The Liberals have put together a hard-line ticket headed by Rodolfo Castellón Mairena, known as Fito, who is the director of the Lion’s Club and a fervent Alemán supporter. His running mate is former Sandinista Roberto Rizo. Castellón was the presidency’s departmental delegate under the Alemán government and a key player in expelling from the PLC all those who had lined up behind President Bolaños’ project. So it is paradoxical to say the least that Castellón’s own daughter is APRE’s mayoral candidate. Doctor and psychotherapist Milagros Lucía Castellón is running with agricultural producer Noel Blandón Benavides and has the backing of the city’s richest families. APRE has the capacity to significantly diminish the PLC’s electoral pool of voters, but will find it difficult to compete with the Sandinistas.

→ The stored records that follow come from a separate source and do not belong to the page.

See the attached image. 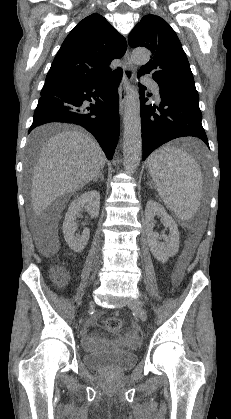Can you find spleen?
<instances>
[{
    "label": "spleen",
    "instance_id": "spleen-1",
    "mask_svg": "<svg viewBox=\"0 0 231 419\" xmlns=\"http://www.w3.org/2000/svg\"><path fill=\"white\" fill-rule=\"evenodd\" d=\"M148 170L165 206L182 220L193 218L203 188L197 162L180 148L163 146L150 155Z\"/></svg>",
    "mask_w": 231,
    "mask_h": 419
}]
</instances>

In 2000, the FSLN received 54.75% (or 22,007) of all votes cast. In the following year’s presidential elections, it attracted 56.34% (28,904 votes). This year’s electoral roll includes 72,549 citizens over the voting age of 16, and it is likely that some 40,000 will vote. The FSLN has enough strength to ensure itself 25,000 votes, and could even repeat the total achieved in the presidential elections.

The FSLN has chosen engineer and outgoing deputy mayor Pedro Pablo Calderón as its mayoral candidate. He has also previously served as a municipal councilor and worked in the public works office. He is running with María Teresa Illescas of the Sandinista Renovation Movement, elected based on the results of an opinion poll. Illescas has worked as coordinator of the Community Nursery School Support Commission, which includes representatives from 12 NGOs and state entities.

Although fierce infighting in the FSLN’s primary elections left open wounds among those supporting the other three pre-candidates, Sandinistas will end up not only voting for their candidates, but also working hard to get out the vote. The big question for the FSLN is not whether it is going to win, but rather by how much. For the citizens of Estelí, the unknown quantity is whether Calderón will be able to improve on Valenzuela’s performance.

William grigsby is a Nicaraguan journalist. In the next issue, he will conclude his analysis and forecasts by examining the situation in the country’s southern, central and Caribbean regions, as well as the municipalities of Masaya, Granada, Tipitapa and Managua.